I took me maybe five hours to get comfortable. I don't rarely play or practice/learn scales though. I just noodle by ear and try different stuff. Works ok.


----------



## Oscar Stern (Feb 2, 2022)

Ibanez 7 String Electric Guitars are amazing, but Altamira actually makes a 7 String Acoustic Guitar that uses Nylon Strings which are much easier The only additional string on the 7 String Guitar is another B String, a full 2 Octaves below the 2nd String. The neck is only a bit wider, but wide enough so that it sits comfortably in your hands. The 7 String Guitar is also great for playing Church Gigs because alot of songs are going to be transposed to match the ranges of other instruments & certain Vocalists:


----------



## Rev2010 (Feb 2, 2022)

12 year old necro bumps still a thing?


----------



## CanserDYI (Feb 2, 2022)

Rev2010 said:


> 12 year old necro bumps still a thing?


This dude has done like 3 or 4 gnarrrrrkill long necrobumps lately lol


----------



## brector (Feb 2, 2022)

CanserDYI said:


> This dude has done like 3 or 4 gnarrrrrkill long necrobumps lately lol


Gotta get that post count up!


----------



## Ralyks (Feb 2, 2022)

brector said:


> Gotta get that post count up!



Those are rookie post numbers!


----------



## moraghath107360 (Feb 3, 2022)

Ibanez seems to make good budget friendly seven strings, but of course I'm biased because I have one lol.
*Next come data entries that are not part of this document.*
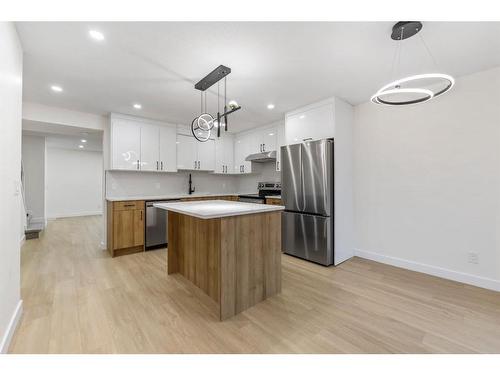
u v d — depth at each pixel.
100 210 8.41
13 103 1.78
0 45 1.49
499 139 2.45
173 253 2.97
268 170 5.19
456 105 2.71
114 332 1.78
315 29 1.88
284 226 3.80
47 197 7.45
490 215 2.50
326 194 3.26
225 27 1.86
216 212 1.97
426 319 1.96
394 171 3.23
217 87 2.98
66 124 3.77
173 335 1.75
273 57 2.29
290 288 2.56
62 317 1.97
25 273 2.95
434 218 2.88
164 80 2.77
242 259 2.12
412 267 3.06
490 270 2.50
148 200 3.98
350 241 3.60
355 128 3.64
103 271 3.04
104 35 1.95
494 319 1.95
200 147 5.07
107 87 2.96
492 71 2.49
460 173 2.69
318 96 3.30
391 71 2.58
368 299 2.30
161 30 1.88
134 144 4.18
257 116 4.24
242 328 1.85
I haven't modded it or anything, I'm super happy with the tone I get from it and the way it feels in my hands. Now my old Ibanez GRX40 6 string feels so small in comparison  It was surprisingly easy to get used to the extra string on the seven, like I started coming up with riffs on it on the first day. After a few more days of playing it no longer bothered me.


----------



## moraghath107360 (Feb 3, 2022)

Note to self: I wish I'd started on a seven string instead of having been limited by six strings for a couple of years. It's a million times easier now to get those sounds I want... finally the music I play can sound properly death metal lol


----------